Frederick G. Coan (23 May 1859 – 23 March 1943) was a Christian missionary who was a witness to the Armenian genocide. Coan served as a missionary in Persia for over 50 years.[1] He was an author of many books including Yesterdays in Persia and Kurdistan and has provided detailed eye-witness accounts of massacres of Armenians during the Armenian genocide. Coan believed that the number of dead during the Armenian genocide exceeded one million people.[2] He referred to the Ottoman government's policy towards the Armenians as one of "extermination".[3]

Early life[edit]

Frederick Gaylord Coan was born on 23 May 1859 in Urumia, Persia (presently the capital of West Azerbaijan Province, Iran). His parents, George Whitefield and Sarah (Power) Kip Coan, were both pioneering missionaries.[4] Coan grew up in Persia, then left for the United States for his education during the Russo-Turkish War (1877-1878).

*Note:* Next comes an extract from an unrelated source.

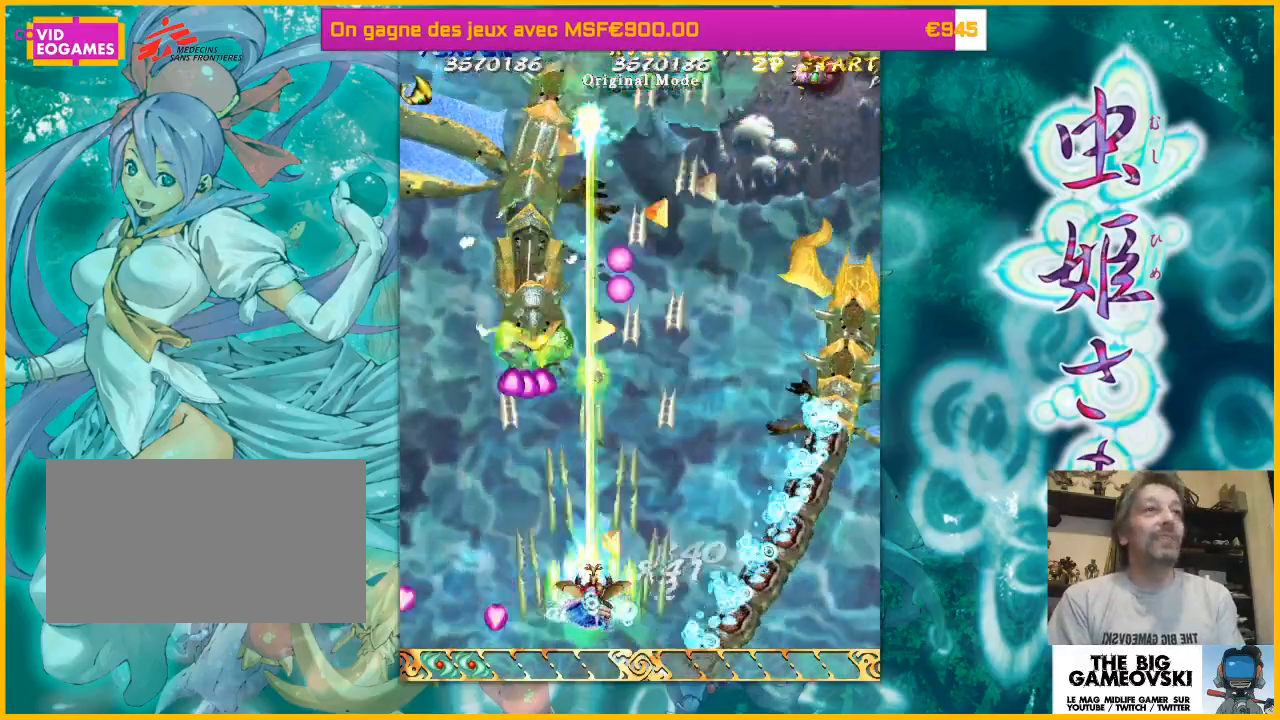
{"dt_ms": 500, "buttons": [], "left_stick": "down-right", "events": [[100, "left_stick", "left"], [167, "left_stick", "center"], [267, "left_stick", "down-right"]]}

At Wooster University in Wooster, Ohio, Coan studied music and planned to become a professional musician. He also met his future wife, Ida Jane Speer, a Presbyterian minister's daughter, whom Coan married in 1885 before returning to the Ottoman Empire. During his sophomore year, Coan helped organize a male quartet. He also played the organ at a local Lutheran Church where the quartet sang.[4] Upon graduating from Wooster University in 1882, his mother convinced him to give up his musical dreams and instead continue his studies in order to become a missionary and return to the Ottoman Empire. Coan thus began studies at the Western Theological Seminary. There, he met Samuel H. Kellogg, a missionary from India, who rekindled Coan's missionary spirit.[4] After graduating from the seminary, he continued his education at Princeton for two more years, graduating in 1884.[4][5] In 1885, Coan was ordained as a Presbyterian minister.[4][6]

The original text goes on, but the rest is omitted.